But de l'exercice: Reprenez, s'il vous plaît, le texte sur l'insertion des bénéficiaires du RSA en le poursuivant après sa dernière phrase.

Texte fourni:
================
Une mission sur l’insertion des bénéficiaires du RSA a été confiée depuis la mi-juin à Claire Pitollat, députée des Bouches-du-Rhône, et Mathieu Klein, président du Conseil départemental de Meurthe-et-Moselle (54). Objectif : faire ressortir les dispositifs actuellement en place sur les territoires qui font leurs preuves. À quelques jours de rendre son rapport, l’élue nous confie son premier bilan.
Dans la lettre de mission envoyée par le Premier ministre à Claire Pitollat et Mathieu Klein, Édouard Philippe dresse un constat qu’il qualifie lui-même « d’alarmant » concernant le système du revenu de solidarité active (RSA). « Des départements contraints financièrement (l’insertion est une compétence des départements, ndlr) et des personnes sans solution d’accompagnement et sans perspectives de retour à l’emploi, c’est exactement l’inverse d’une politique sociale efficace et légitime », écrit-il. Parmi les chiffres énoncés : 40% des bénéficiaires ne sont pas orientés vers un accompagnement six mois après une demande de RSA, 13% sont encore totalement livrés à eux-mêmes au bout de deux ans et, parmi les bénéficiaires orientés, un sur deux n’a aucun contrat d’engagement et donc pas de logique de droits et devoirs engagée.
================
Liste fournie:

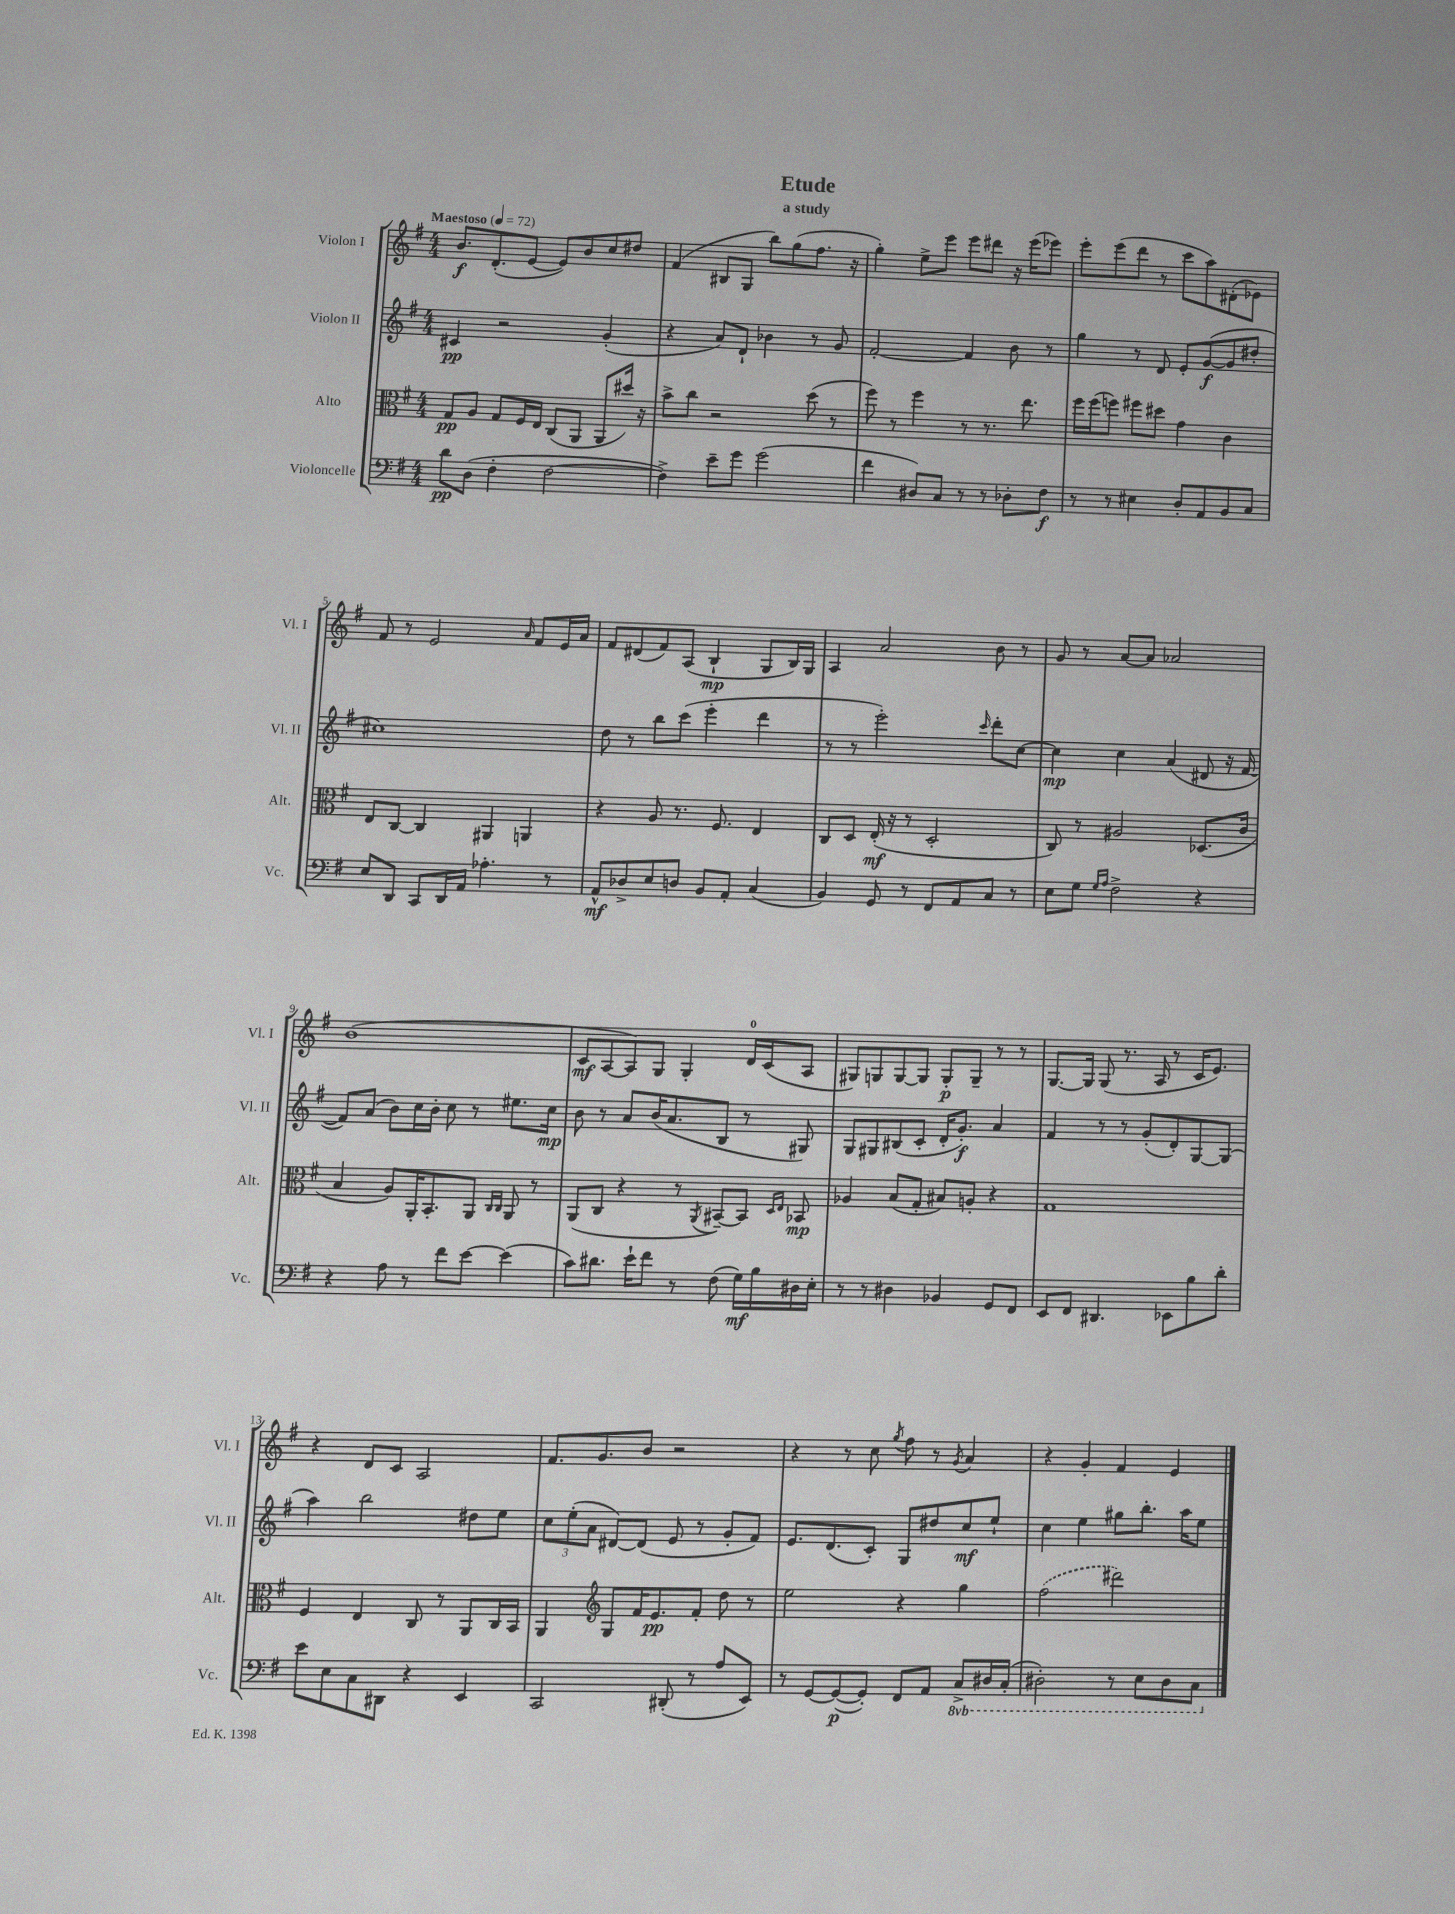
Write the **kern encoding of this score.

**kern	**dynam	**kern	**dynam	**kern	**dynam	**kern	**dynam
*part4	*part4	*part3	*part3	*part2	*part2	*part1	*part1
*staff4	*staff4	*staff3	*staff3	*staff2	*staff2	*staff1	*staff1
*I"Violoncelle	*	*I"Alto	*	*I"Violon II	*	*I"Violon I	*
*I'Vc.	*	*I'Alt.	*	*I'Vl. II	*	*I'Vl. I	*
*clefF4	*	*clefC3	*	*clefG2	*	*clefG2	*
*k[f#]	*	*k[f#]	*	*k[f#]	*	*k[f#]	*
*M4/4	*	*M4/4	*	*M4/4	*	*M4/4	*
*MM72	*	*MM72	*	*MM72	*	*MM72	*
=1	=1	=1	=1	=1	=1	=1	=1
!	!	!	!	!	!	!LO:TX:a:B:t=Maestoso	!
8d\L	pp	8G/L	pp	4c#X/	pp	8.b/L	f
(8D\J	.	8A/J	.	.	.	.	.
.	.	.	.	.	.	(8.d'/	.
4F#'\	.	8G/L	.	2r	.	.	.
.	.	16F#/L	.	.	.	[8e/J	.
.	.	16E/JJ	.	.	.	.	.
[2F#\	.	(8C/L	.	.	.	8e/L])	.
.	.	8AA/J	.	.	.	8b/	.
.	.	8AA/L	.	(4g'/	.	8cc/	.
.	.	16dd#X/Jk)	.	.	.	8dd#X/J	.
.	.	16r	.	.	.	.	.
=2	=2	=2	=2	=2	=2	=2	=2
4F#^\])	.	8b^\L	.	4r	.	(4f#/	.
.	.	8cc\J	.	.	.	.	.
8e~\L	.	2r	.	8a/L)	.	8B#X/L	.
8g\J	.	.	.	8d`/J	.	8G/J	.
(2g\	.	.	.	4b-X\	.	8bb\L)	.
.	.	.	.	.	.	(8gg\	.
.	.	(8dd\	.	8r	.	8.ff#\J	.
.	.	8r	.	8g/	.	.	.
.	.	.	.	.	.	16r	.
=3	=3	=3	=3	=3	=3	=3	=3
4f#\	.	8ff#\)	.	[2f#'/	.	4gg'\)	.
.	.	8r	.	.	.	.	.
8D#X/L)	.	4ff#\	.	.	.	8ee^\L	.
8C/J	.	.	.	.	.	8eee\J	.
8r	.	8r	.	4f#/]	.	8eee\L	.
8r	.	8.r	.	.	.	8ddd#X\J	.
8D-X'\L	.	.	.	8b\	.	16r	.
.	.	8.ee\	.	.	.	(16eee\KL	.
8F#\J	f	.	.	8r	.	8eee-X\J)	.
=4	=4	=4	=4	=4	=4	=4	=4
8r	.	16ff#\LL	.	4gg\	.	8eee'\L	.
.	.	(16ff#\J	.	.	.	.	.
8r	.	8ffn\J)	.	.	.	(8eee\	.
4E#X\	.	8ff#X\L	.	8r	.	8ddd\J	.
.	.	8dd#X\J	.	8d/	.	8r	.
8D'/L	.	4g\	.	8e'/L	.	8ccc\L	.
8AA/	.	.	.	([8g/	f	8aa\)	.
8BB/	.	4c\	.	8g/]	.	(8d#X'\	.
8C/J	.	.	.	8dd#X'/J	.	8e-X\J)	.
!!LO:LB:g=z
=5	=5	=5	=5	=5	=5	=5	=5
8E/L	.	8E/L	.	1cc#X)	.	8f#/	.
8DD/J	.	[8C/J	.	.	.	8r	.
8CC/L	.	4C/]	.	.	.	2e/	.
16DD/L	.	.	.	.	.	.	.
16AA/JJ	.	.	.	.	.	.	.
4.A-X'\	.	4AA#X/	.	.	.	.	.
.	.	.	.	.	.	16qqa/	.
.	.	4AAn/	.	.	.	8f#/L	.
8r	.	.	.	.	.	16e/L	.
.	.	.	.	.	.	16a/JJ	.
=6	=6	=6	=6	=6	=6	=6	=6
8AA^^/L	mf	4r	.	8dd\	.	8f#/L	.
8D-X^/	.	.	.	8r	.	(8d#X/	.
8E/	.	8A/	.	8bb\L	.	8f#/)	.
8Dn/J	.	8.r	.	(8ccc\J	.	(8A/J	.
8BB/L	.	.	.	4eee'\	.	4B`/	mp
.	.	8.F#/	.	.	.	.	.
8AA'/J	.	.	.	.	.	.	.
(4C/	.	4E/	.	4ddd\	.	8G/L	.
.	.	.	.	.	.	16B/L)	.
.	.	.	.	.	.	16G/JJ	.
=7	=7	=7	=7	=7	=7	=7	=7
4BB/)	.	8C/L	.	8r	.	4A/	.
.	.	8D/J	.	8r	.	.	.
8GG/	.	(16E'/	mf	2eee'\)	.	2a/	.
.	.	16r	.	.	.	.	.
8r	.	8r	.	.	.	.	.
8FF#/L	.	2D'/	.	.	.	.	.
8AA/	.	.	.	.	.	.	.
.	.	.	.	16qqccc/	.	.	.
8C/J	.	.	.	8ddd'\L	.	8b\	.
8r	.	.	.	[8cc\J	.	8r	.
=8	=8	=8	=8	=8	=8	=8	=8
8E\L	.	8C/)	.	4cc\]	mp	8g/	.
8G\J	.	8r	.	.	.	8r	.
16qqG/LL	.	.	.	.	.	.	.
16qqA/JJ	.	.	.	.	.	.	.
2F#^\	.	2A#X/	.	4cc\	.	[8a/L	.
.	.	.	.	.	.	8a/J]	.
.	.	.	.	(4a/	.	2a-X/	.
4r	.	(8.D-X/L	.	8d#X/	.	.	.
.	.	.	.	16r	.	.	.
.	.	16c/Jk	.	[16f#/	.	.	.
!!LO:LB:g=z
=9	=9	=9	=9	=9	=9	=9	=9
4r	.	4B/	.	8f#/L])	.	(1b	.
.	.	.	.	(8a/J	.	.	.
8A\	.	8A/L)	.	8b\L)	.	.	.
8r	.	16AA'/K	.	16cc\L	.	.	.
.	.	8.BB'/	.	16b'\JJ	.	.	.
8f#\L	.	.	.	8cc\	.	.	.
[8e\J	.	8AA/J	.	8r	.	.	.
.	.	16qqC/LL	.	.	.	.	.
.	.	16qqC/JJ	.	.	.	.	.
(4e\]	.	8AA/	.	8.ee#X\L	.	.	.
.	.	8r	.	.	.	.	.
.	.	.	.	16cc\Jk	mp	.	.
=10	=10	=10	=10	=10	=10	=10	=10
8c\L)	.	(8AA/L	.	8b\	.	8c/L	mf
8.d#X\J	.	8C/J	.	8r	.	[8A/	.
.	.	4r	.	8a/L	.	8A/])	.
16e`\KL	.	.	.	.	.	.	.
8f#\J	.	.	.	(16b/K	.	8G/J	.
.	.	.	.	8.a/	.	.	.
8r	.	8r	.	.	.	4G'/	.
.	.	8qAA/	.	.	.	.	.
(8F#\	.	[8BB#X~/L)	.	8B/J	.	.	.
16G\LL)	mf	8BB#/J]	.	8r	.	16d/LL	.
16B\	.	.	.	.	.	(16c/J	.
.	.	16qqD/LL	.	.	.	.	.
.	.	16qqE/JJ	.	.	.	.	.
16D#X\	.	8BB-X/	mp	8G#X/)	.	8A/J	.
16E'\JJ	.	.	.	.	.	.	.
=11	=11	=11	=11	=11	=11	=11	=11
8r	.	4A-X/	.	8G/L	.	8G#X/L)	.
8r	.	.	.	8G#X/	.	8Gn/	.
4D#X\	.	(8B/L	.	(8B#X/	.	[8G/	.
.	.	8G'/J	.	8c'/J	.	8G/J]	.
4BB-X/	.	8B#X/L)	.	16d'/KL	.	8G'/L	p
.	.	.	.	8.g'/J)	f	.	.
.	.	8An'/J	.	.	.	8G~/J	.
8GG/L	.	4r	.	4a/	.	8r	.
8FF#/J	.	.	.	.	.	8r	.
=12	=12	=12	=12	=12	=12	=12	=12
8EE/L	.	1G	.	4f#/	.	[8.G/L	.
8FF#/J	.	.	.	.	.	.	.
.	.	.	.	.	.	16G/Jk]	.
4.DD#X/	.	.	.	8r	.	(8G/	.
.	.	.	.	8r	.	8.r	.
.	.	.	.	(8g'/L	.	.	.
.	.	.	.	.	.	16A/	.
8EE-X\L	.	.	.	8d'/)	.	8r	.
8B\	.	.	.	[8G/	.	16c/KL	.
.	.	.	.	.	.	8.e/J)	.
8d'\J	.	.	.	(8G/J]	.	.	.
!!LO:LB:g=z
=13	=13	=13	=13	=13	=13	=13	=13
8e\L	.	4F#/	.	4aa\)	.	4r	.
8E\	.	.	.	.	.	.	.
8C\	.	4E/	.	2bb\	.	8d/L	.
8DD#X\J	.	.	.	.	.	8c/J	.
4r	.	8C/	.	.	.	2A/	.
.	.	8r	.	.	.	.	.
4EE/	.	8AA/L	.	8dd#X\L	.	.	.
.	.	16C/L	.	8ee\J	.	.	.
.	.	16BB/JJ	.	.	.	.	.
=14	=14	=14	=14	=14	=14	=14	=14
2CC/	.	4AA/	.	12cc\L	.	8.f#/L	.
.	.	.	.	(12ee'\	.	.	.
.	.	.	.	12a\J	.	.	.
.	.	.	.	.	.	8.g/	.
*	*	*clefG2	*	*	*	*	*
.	.	8G/L	.	[8d#X/L)	.	.	.
.	.	16f#/K	.	(8d#/J]	.	8b/J	.
.	.	8.e/	pp	.	.	.	.
(8DD#X'/	.	.	.	8e/	.	2r	.
8r	.	8f#'/J	.	8r	.	.	.
8A/L	.	8dd\	.	8g'/L	.	.	.
8EE/J)	.	8r	.	8f#/J)	.	.	.
=15	=15	=15	=15	=15	=15	=15	=15
8r	.	2ee\	.	8.e/L	.	4r	.
[8GG/L	.	.	.	.	.	.	.
.	.	.	.	(8.d/	.	.	.
(8GG/_	p	.	.	.	.	8r	.
8GG'/J])	.	.	.	8c'/J)	.	8cc\	.
.	.	.	.	.	.	8qgg/	.
8FF#/L	.	4r	.	8G/L	.	8ff#\	.
8AA/J	.	.	.	8dd#X/	.	8r	.
.	.	.	.	.	.	8qg/	.
*8ba	*	*	*	*	*	*	*
8CC^/L	.	4gg\	.	8cc/	mf	4a/	.
16DD#X/L	.	.	.	8ee`/J	.	.	.
(16CC'/JJ	.	.	.	.	.	.	.
=16	=16	=16	=16	=16	=16	=16	=16
2DD#X'\)	.	(2ff#\	.	4cc\	.	4r	.
.	.	.	.	4ee\	.	4g'/	.
8r	.	2ddd#X\)	.	8gg#X\L	.	4f#/	.
8EE\L	.	.	.	8.bb'\J	.	.	.
8DD#\	.	.	.	.	.	4e/	.
.	.	.	.	16aa\KL	.	.	.
8CC\J	.	.	.	8ee\J	.	.	.
*X8ba	*	*	*	*	*	*	*
==	==	==	==	==	==	==	==
*-	*-	*-	*-	*-	*-	*-	*-
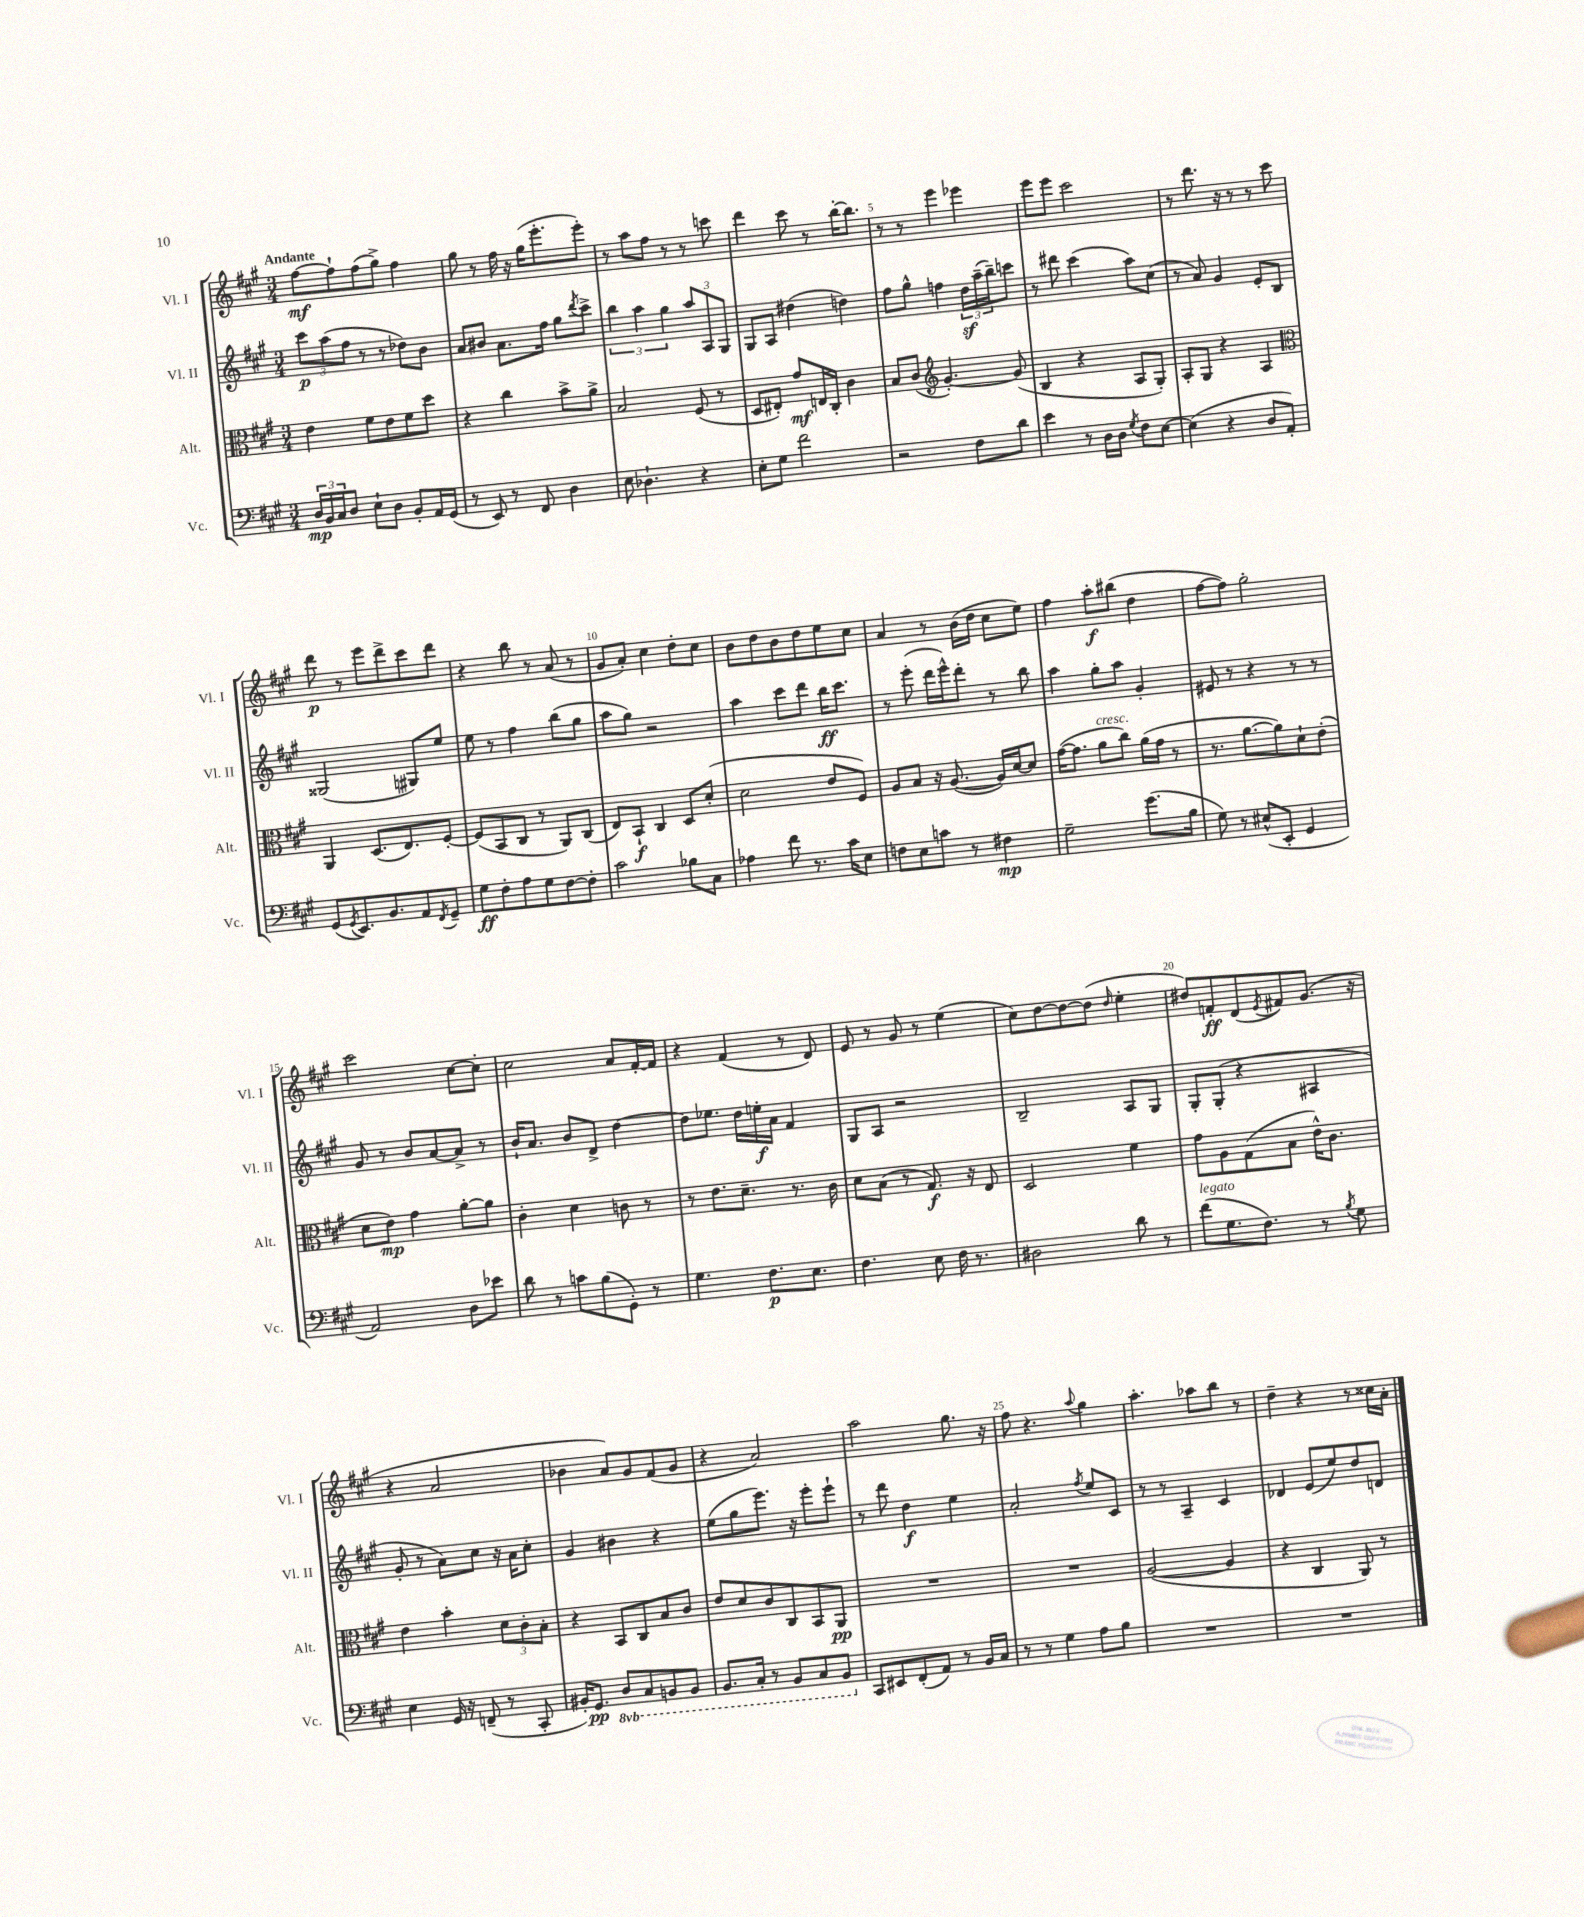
================
Réponse rédigée:
Bien que la situation soit préoccupante, certains dispositifs mis en place par les départements français fonctionnent. Et c’est justement ces « bonnes pratiques » que Claire Pitollat et Nicolas Klein ont eu à recenser au cours de ce mois de juillet 2018. « On est allés pour cela en Seine-Saint-Denis (93), dans le Nord (59), en Gironde (33) et en Meurthe et Moselle. Il nous reste désormais les Alpes-de-Haute-Provence (04). On a aussi mené des auditions à Paris avec des associations, des agences d’insertion, des institutions et des demandeurs d’emploi. On en est à présent à dépouiller les informations pour pouvoir rédiger le rapport afin de mettre en avant ce qui nous paraît le plus important et efficient », explique la députée.
Faire confiance aux bénéficiaires du RSA
Écouter davantage les demandeurs d’emploi et leurs besoins apparaît comme une priorité pour Claire Pitollat. Les bénéficiaires se sentiraient « stigmatisés » et découragés au fil du temps, la faute à des propositions d’emploi ou de formations qui ne collent pas avec leurs profils ou à des difficultés non résolues dans leur recherche d’emploi. En cause notamment : un système trop figé. « Il faut permettre à ceux qui veulent rentrer dans l’emploi rapidement de le faire et ne pas forcément les obliger à suivre un parcours d’accompagnement s’ils ne le souhaitent pas. Cela ne veut pas dire que l’accompagnement est arrêté, mais que des étapes peuvent être supprimées », explique la députée. Laisser les bénéficiaires du RSA s’exprimer et leur faire confiance dans leur choix est un point jugé comme essentiel par Claire Pitollat.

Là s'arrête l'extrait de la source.